Sunday, July 27, 2008

Turbator.


Still no news has arrived about Orokie. But I will keep his blog open in his absence, hoping that news will come soon.

This picture was completed recently by Orokie. (Just before the silence). The picture shows much of what was on his mind.

He was talking (at this time) about his early education at boarding school in Africa. He wrote about the school’s repressive regime, artistically and sexually. (A regime inherited from White male colonialism). These view points clearly enter into the first level of the joke. “Boarding Dorm Fav”.

Then, there is a second level. A picture of an up-and-coming model from Sierra Leone with large boots, whose over-sized boot straps resemble wings, is turned into Hermes/Mercury, god of trade and artists. Orokie’s cartoon makes fun of Western modelling and its commodity fetishism…which includes the Black male model.

And the third level introduces something else that kept flying through Orokie’s mind at this time: the African Hermes, the trickster, the left-hand/sinister side of maleness. Hermes makes sharp and wicked puns…” Help them to come good”. This has always been a character of Orokie's satirical art. Turbator, troubled, isn't far removed from Master-bator...a familiar Orokie sexual pun.

Like the fake product, Orokie’s humour varnishes and strips away layers of repression in the name of freedom.

Monday, July 07, 2008

Lines

Before the recent silence, Orokie sent this drawing through the mail. It came with a thought: “Perhaps, you might like to dance colours within the lines.” How those words seemed typical of him. Dance. Within lines. Yet break lines. Do something new. Against the lines of convention.

It was interesting to see the drawing for Narcissus I. It brought back many memories. It recalled the early talks we had, the first images of Narcissus, the photographs which Orokie transformed, bringing dead images alive with his own knowledge of the Black male body. A new Narcissus grew. At first, the lost penis was not there. Then Orokie added it…as a naughty joke…but such also added another depth to Narcissus. The inked drawing became a drawing about Black male self-discovery: a self awakening to an alter-ego, the other half (of the androgyne).
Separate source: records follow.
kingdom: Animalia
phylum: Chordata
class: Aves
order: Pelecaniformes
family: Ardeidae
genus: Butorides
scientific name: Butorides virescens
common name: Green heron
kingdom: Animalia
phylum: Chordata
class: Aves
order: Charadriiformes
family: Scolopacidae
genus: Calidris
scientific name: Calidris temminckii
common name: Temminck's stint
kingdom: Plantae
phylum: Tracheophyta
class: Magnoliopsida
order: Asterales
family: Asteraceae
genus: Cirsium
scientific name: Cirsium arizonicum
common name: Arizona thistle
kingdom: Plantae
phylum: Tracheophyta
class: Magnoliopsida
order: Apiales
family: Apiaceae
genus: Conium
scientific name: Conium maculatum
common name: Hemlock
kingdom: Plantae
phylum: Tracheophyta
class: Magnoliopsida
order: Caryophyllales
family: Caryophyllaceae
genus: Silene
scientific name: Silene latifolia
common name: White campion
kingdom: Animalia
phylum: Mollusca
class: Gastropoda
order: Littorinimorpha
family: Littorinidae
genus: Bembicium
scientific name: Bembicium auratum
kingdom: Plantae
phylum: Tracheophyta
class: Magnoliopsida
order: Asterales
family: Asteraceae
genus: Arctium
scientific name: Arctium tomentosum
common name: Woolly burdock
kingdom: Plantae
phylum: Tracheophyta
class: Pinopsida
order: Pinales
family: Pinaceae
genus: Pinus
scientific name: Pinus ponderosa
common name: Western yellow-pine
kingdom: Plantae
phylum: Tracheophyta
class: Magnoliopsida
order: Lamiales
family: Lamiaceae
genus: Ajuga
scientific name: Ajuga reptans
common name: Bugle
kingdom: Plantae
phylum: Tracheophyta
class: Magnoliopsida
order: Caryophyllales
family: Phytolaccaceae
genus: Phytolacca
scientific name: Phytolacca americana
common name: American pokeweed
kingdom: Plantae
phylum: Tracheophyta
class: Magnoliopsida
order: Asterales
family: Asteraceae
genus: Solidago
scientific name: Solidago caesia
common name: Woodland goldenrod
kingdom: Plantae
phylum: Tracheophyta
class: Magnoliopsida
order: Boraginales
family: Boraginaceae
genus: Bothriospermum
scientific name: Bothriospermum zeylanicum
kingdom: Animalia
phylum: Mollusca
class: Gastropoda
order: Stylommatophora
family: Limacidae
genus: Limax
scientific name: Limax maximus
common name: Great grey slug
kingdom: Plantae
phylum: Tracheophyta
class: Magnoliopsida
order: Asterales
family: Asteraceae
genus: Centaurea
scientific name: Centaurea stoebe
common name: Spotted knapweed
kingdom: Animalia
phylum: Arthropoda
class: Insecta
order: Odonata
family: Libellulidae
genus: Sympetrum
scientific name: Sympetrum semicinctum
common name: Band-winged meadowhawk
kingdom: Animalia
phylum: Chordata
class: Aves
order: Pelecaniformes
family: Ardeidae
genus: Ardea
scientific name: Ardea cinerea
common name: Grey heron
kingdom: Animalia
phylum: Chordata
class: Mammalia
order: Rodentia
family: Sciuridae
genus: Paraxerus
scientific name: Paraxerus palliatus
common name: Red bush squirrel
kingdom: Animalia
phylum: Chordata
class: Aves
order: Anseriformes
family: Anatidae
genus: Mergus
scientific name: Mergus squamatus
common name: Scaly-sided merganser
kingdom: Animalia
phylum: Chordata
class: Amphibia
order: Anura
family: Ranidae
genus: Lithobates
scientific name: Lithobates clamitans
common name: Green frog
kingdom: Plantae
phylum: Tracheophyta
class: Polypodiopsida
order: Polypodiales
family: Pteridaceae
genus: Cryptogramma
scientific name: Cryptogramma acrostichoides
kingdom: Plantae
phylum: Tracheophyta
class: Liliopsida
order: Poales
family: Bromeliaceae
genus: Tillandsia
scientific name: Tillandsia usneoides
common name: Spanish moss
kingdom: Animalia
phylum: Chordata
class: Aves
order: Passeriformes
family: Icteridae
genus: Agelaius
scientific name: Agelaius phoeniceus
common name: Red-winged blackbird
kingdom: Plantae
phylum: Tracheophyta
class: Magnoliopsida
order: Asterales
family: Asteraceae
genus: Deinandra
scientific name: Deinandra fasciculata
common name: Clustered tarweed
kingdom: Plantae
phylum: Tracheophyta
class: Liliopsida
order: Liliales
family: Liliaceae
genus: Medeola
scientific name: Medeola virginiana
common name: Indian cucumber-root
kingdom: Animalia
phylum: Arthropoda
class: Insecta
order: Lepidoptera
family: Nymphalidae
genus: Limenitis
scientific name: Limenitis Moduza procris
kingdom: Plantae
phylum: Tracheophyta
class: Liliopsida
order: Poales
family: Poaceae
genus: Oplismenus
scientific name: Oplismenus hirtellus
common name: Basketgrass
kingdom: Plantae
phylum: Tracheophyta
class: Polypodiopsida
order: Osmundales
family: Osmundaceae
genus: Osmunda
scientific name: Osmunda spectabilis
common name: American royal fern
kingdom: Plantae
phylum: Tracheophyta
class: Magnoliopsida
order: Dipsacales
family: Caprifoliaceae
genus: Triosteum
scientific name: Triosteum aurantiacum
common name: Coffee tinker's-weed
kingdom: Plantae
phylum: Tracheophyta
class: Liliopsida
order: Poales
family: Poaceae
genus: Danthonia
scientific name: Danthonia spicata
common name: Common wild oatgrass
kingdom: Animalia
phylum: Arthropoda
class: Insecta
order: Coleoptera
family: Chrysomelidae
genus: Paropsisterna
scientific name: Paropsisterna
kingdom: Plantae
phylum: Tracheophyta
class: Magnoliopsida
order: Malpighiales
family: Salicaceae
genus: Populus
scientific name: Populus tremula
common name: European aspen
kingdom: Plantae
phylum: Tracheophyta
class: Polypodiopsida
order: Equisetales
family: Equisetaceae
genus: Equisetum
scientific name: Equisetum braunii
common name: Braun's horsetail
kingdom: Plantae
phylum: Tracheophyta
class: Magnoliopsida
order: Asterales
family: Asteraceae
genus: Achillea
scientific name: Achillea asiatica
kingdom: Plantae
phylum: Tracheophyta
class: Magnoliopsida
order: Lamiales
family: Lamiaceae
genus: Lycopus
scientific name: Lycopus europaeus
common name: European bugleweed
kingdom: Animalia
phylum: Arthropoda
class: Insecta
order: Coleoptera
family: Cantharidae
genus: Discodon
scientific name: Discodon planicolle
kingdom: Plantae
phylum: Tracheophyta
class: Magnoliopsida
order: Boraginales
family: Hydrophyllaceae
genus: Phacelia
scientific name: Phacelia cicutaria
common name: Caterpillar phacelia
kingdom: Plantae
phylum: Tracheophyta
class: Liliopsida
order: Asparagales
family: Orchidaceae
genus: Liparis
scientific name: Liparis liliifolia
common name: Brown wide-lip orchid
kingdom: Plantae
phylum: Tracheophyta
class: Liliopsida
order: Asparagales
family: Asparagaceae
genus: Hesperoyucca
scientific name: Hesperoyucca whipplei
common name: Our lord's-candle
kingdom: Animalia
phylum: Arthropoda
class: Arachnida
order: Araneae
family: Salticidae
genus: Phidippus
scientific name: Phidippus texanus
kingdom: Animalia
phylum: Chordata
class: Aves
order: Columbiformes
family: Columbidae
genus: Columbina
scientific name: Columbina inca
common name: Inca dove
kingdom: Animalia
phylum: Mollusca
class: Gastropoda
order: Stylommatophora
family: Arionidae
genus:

Somehow, in this work, Orokie captured the sexual longing of a brother for a brother, Black for Black, infusing the drawing with a mythological and historical dimension. No longer did Narcissus merely seek himself selfishly. Instead, he sought for the true lover that eluded him…the other made by his dreams, not the Other manufactured by an alienating history.

Putting paint into Orokie’s drawing was a frightening act. There was the danger of obliteration, that paint might destroy pencil line, that the minor hand might not follow the hand of the master. Truly, there was a thrill in painting, in dancing with Orokie. It was an act close to Eros. As Orokie new when he set the challenge. Orokie’s spirit was felt in the energised tracing of lines.

The final painting, Narcissus II is not a copy of Orokie. He said: “Show me your technique, new things.” Narcissus II is an hommage to Orokie. And that is how it should be.